■ **What you will do**
Extend the plot summary about Kracha and Mike Dobrejcak, picking up after its final sentence.

Kracha is released from jail and takes up residence in Dorta's house, Dubik's wife. Nearly a month later he returns to the steel mills in Homestead and pays his sister Franka to board his two youngest daughters. His oldest daughter, Mary, first stays with Dorta and helps with the boarders, then moves in with an American family to take a job caring for their young son. Kracha was never very close to his children and this does not seem to bother him. He continues to feel sorry for himself, still thinks of Zuska, and toys with the idea of opening another butcher shop.

Part Two

Part two focuses on Mike Dobrejcak who immigrated to the United States of America at the age of 14. He emigrated from Slovakia. Mike boarded at Dorta's and worked in the steel mill his entire adult life. He and his co-workers were subjected to hazardous working conditions and were degraded by the supervisors who called them Hunky. The mill poured out slag into the nearby river where many of the mill workers homes were located. Mike was an unusual immigrant in that he learned English and became a U.S. citizen. He always had an interest in politics and wanted to work for a better life.

■ **Data section**
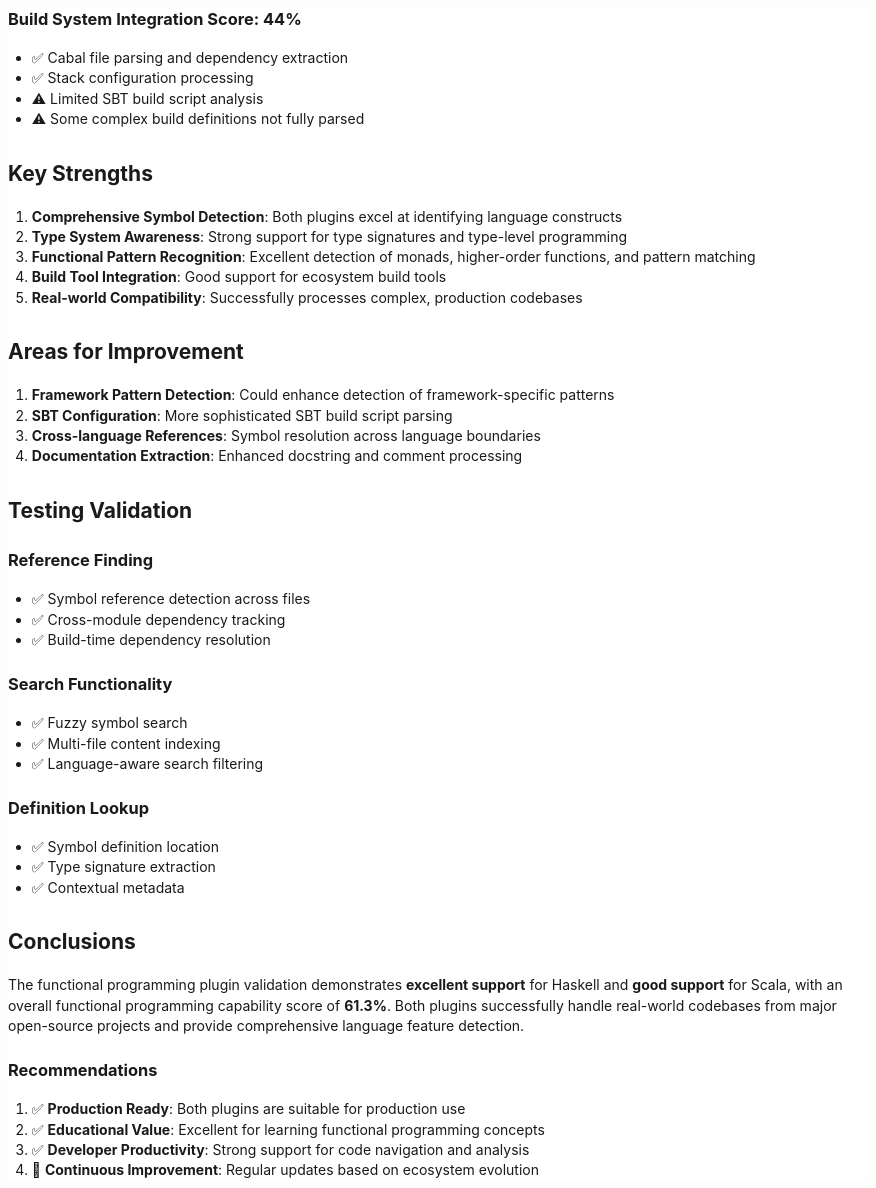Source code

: ### Build System Integration Score: 44%
- ✅ Cabal file parsing and dependency extraction
- ✅ Stack configuration processing
- ⚠️ Limited SBT build script analysis
- ⚠️ Some complex build definitions not fully parsed

## Key Strengths

1. **Comprehensive Symbol Detection**: Both plugins excel at identifying language constructs
2. **Type System Awareness**: Strong support for type signatures and type-level programming
3. **Functional Pattern Recognition**: Excellent detection of monads, higher-order functions, and pattern matching
4. **Build Tool Integration**: Good support for ecosystem build tools
5. **Real-world Compatibility**: Successfully processes complex, production codebases

## Areas for Improvement

1. **Framework Pattern Detection**: Could enhance detection of framework-specific patterns
2. **SBT Configuration**: More sophisticated SBT build script parsing
3. **Cross-language References**: Symbol resolution across language boundaries
4. **Documentation Extraction**: Enhanced docstring and comment processing

## Testing Validation

### Reference Finding
- ✅ Symbol reference detection across files
- ✅ Cross-module dependency tracking
- ✅ Build-time dependency resolution

### Search Functionality
- ✅ Fuzzy symbol search
- ✅ Multi-file content indexing
- ✅ Language-aware search filtering

### Definition Lookup
- ✅ Symbol definition location
- ✅ Type signature extraction
- ✅ Contextual metadata

## Conclusions

The functional programming plugin validation demonstrates **excellent support** for Haskell and **good support** for Scala, with an overall functional programming capability score of **61.3%**. Both plugins successfully handle real-world codebases from major open-source projects and provide comprehensive language feature detection.

### Recommendations
1. ✅ **Production Ready**: Both plugins are suitable for production use
2. ✅ **Educational Value**: Excellent for learning functional programming concepts
3. ✅ **Developer Productivity**: Strong support for code navigation and analysis
4. 🔄 **Continuous Improvement**: Regular updates based on ecosystem evolution
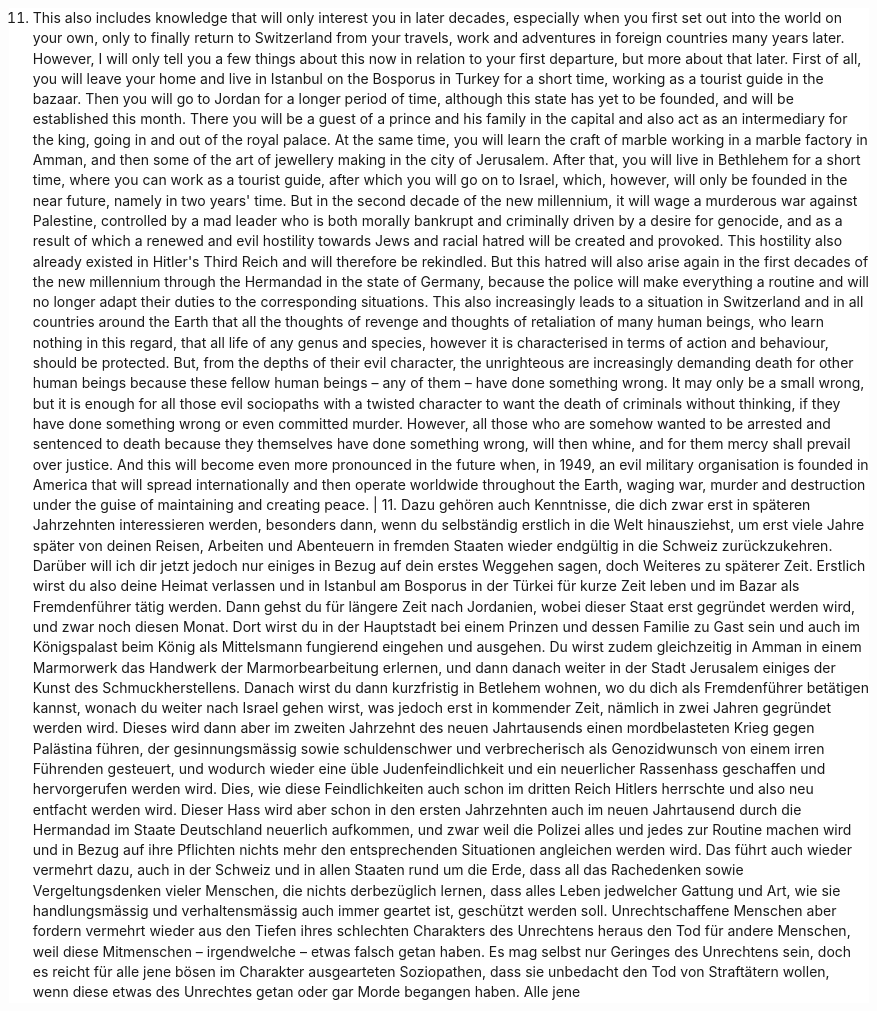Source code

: 11. This also includes knowledge that will only interest you in later decades, especially when you first set out into the world on your own, only to finally return to Switzerland from your travels, work and adventures in foreign countries many years later. However, I will only tell you a few things about this now in relation to your first departure, but more about that later. First of all, you will leave your home and live in Istanbul on the Bosporus in Turkey for a short time, working as a tourist guide in the bazaar. Then you will go to Jordan for a longer period of time, although this state has yet to be founded, and will be established this month. There you will be a guest of a prince and his family in the capital and also act as an intermediary for the king, going in and out of the royal palace. At the same time, you will learn the craft of marble working in a marble factory in Amman, and then some of the art of jewellery making in the city of Jerusalem. After that, you will live in Bethlehem for a short time, where you can work as a tourist guide, after which you will go on to Israel, which, however, will only be founded in the near future, namely in two years' time. But in the second decade of the new millennium, it will wage a murderous war against Palestine, controlled by a mad leader who is both morally bankrupt and criminally driven by a desire for genocide, and as a result of which a renewed and evil hostility towards Jews and racial hatred will be created and provoked. This hostility also already existed in Hitler's Third Reich and will therefore be rekindled. But this hatred will also arise again in the first decades of the new millennium through the Hermandad in the state of Germany, because the police will make everything a routine and will no longer adapt their duties to the corresponding situations. This also increasingly leads to a situation in Switzerland and in all countries around the Earth that all the thoughts of revenge and thoughts of retaliation of many human beings, who learn nothing in this regard, that all life of any genus and species, however it is characterised in terms of action and behaviour, should be protected. But, from the depths of their evil character, the unrighteous are increasingly demanding death for other human beings because these fellow human beings – any of them – have done something wrong. It may only be a small wrong, but it is enough for all those evil sociopaths with a twisted character to want the death of criminals without thinking, if they have done something wrong or even committed murder. However, all those who are somehow wanted to be arrested and sentenced to death because they themselves have done something wrong, will then whine, and for them mercy shall prevail over justice. And this will become even more pronounced in the future when, in 1949, an evil military organisation is founded in America that will spread internationally and then operate worldwide throughout the Earth, waging war, murder and destruction under the guise of maintaining and creating peace.  | 11. Dazu gehören auch Kenntnisse, die dich zwar erst in späteren Jahrzehnten interessieren werden, besonders dann, wenn du selbständig erstlich in die Welt hinausziehst, um erst viele Jahre später von deinen Reisen, Arbeiten und Abenteuern in fremden Staaten wieder endgültig in die Schweiz zurückzukehren. Darüber will ich dir jetzt jedoch nur einiges in Bezug auf dein erstes Weggehen sagen, doch Weiteres zu späterer Zeit. Erstlich wirst du also deine Heimat verlassen und in Istanbul am Bosporus in der Türkei für kurze Zeit leben und im Bazar als Fremdenführer tätig werden. Dann gehst du für längere Zeit nach Jordanien, wobei dieser Staat erst gegründet werden wird, und zwar noch diesen Monat. Dort wirst du in der Hauptstadt bei einem Prinzen und dessen Familie zu Gast sein und auch im Königspalast beim König als Mittelsmann fungierend eingehen und ausgehen. Du wirst zudem gleichzeitig in Amman in einem Marmorwerk das Handwerk der Marmorbearbeitung erlernen, und dann danach weiter in der Stadt Jerusalem einiges der Kunst des Schmuckherstellens. Danach wirst du dann kurzfristig in Betlehem wohnen, wo du dich als Fremdenführer betätigen kannst, wonach du weiter nach Israel gehen wirst, was jedoch erst in kommender Zeit, nämlich in zwei Jahren gegründet werden wird. Dieses wird dann aber im zweiten Jahrzehnt des neuen Jahrtausends einen mordbelasteten Krieg gegen Palästina führen, der gesinnungsmässig sowie schuldenschwer und verbrecherisch als Genozidwunsch von einem irren Führenden gesteuert, und wodurch wieder eine üble Judenfeindlichkeit und ein neuerlicher Rassenhass geschaffen und hervorgerufen werden wird. Dies, wie diese Feindlichkeiten auch schon im dritten Reich Hitlers herrschte und also neu entfacht werden wird. Dieser Hass wird aber schon in den ersten Jahrzehnten auch im neuen Jahrtausend durch die Hermandad im Staate Deutschland neuerlich aufkommen, und zwar weil die Polizei alles und jedes zur Routine machen wird und in Bezug auf ihre Pflichten nichts mehr den entsprechenden Situationen angleichen werden wird. Das führt auch wieder vermehrt dazu, auch in der Schweiz und in allen Staaten rund um die Erde, dass all das Rachedenken sowie Vergeltungsdenken vieler Menschen, die nichts derbezüglich lernen, dass alles Leben jedwelcher Gattung und Art, wie sie handlungsmässig und verhaltensmässig auch immer geartet ist, geschützt werden soll. Unrechtschaffene Menschen aber fordern vermehrt wieder aus den Tiefen ihres schlechten Charakters des Unrechtens heraus den Tod für andere Menschen, weil diese Mitmenschen – irgendwelche – etwas falsch getan haben. Es mag selbst nur Geringes des Unrechtens sein, doch es reicht für alle jene bösen im Charakter ausgearteten Soziopathen, dass sie unbedacht den Tod von Straftätern wollen, wenn diese etwas des Unrechtes getan oder gar Morde begangen haben. Alle jene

■ **Task result**
While staying at Dorta's he met Kracha's daughter Mary whom he later married. Over time they had four children, two girls and two boys. Mike received great joy from his children and wife even though times were tough. As a result of Mike's higher education he was left wanting more for himself and for his family and he knew the only way to get it was through ones own will power.

"Nobody can help us but ourselves, and if anything is to be done we will have to do it ourselves. That's what I learned. God pity me, sometimes I wish I could have gone along without learning it, gone on talking and making plans but inside me feeling that maybe it wasn't really true and if it was I was somehow excepted. Inside me hoping that somehow things would change by themselves or that other people would do what was necessary and I'd never have to risk the little I have." (Bell, p. 194).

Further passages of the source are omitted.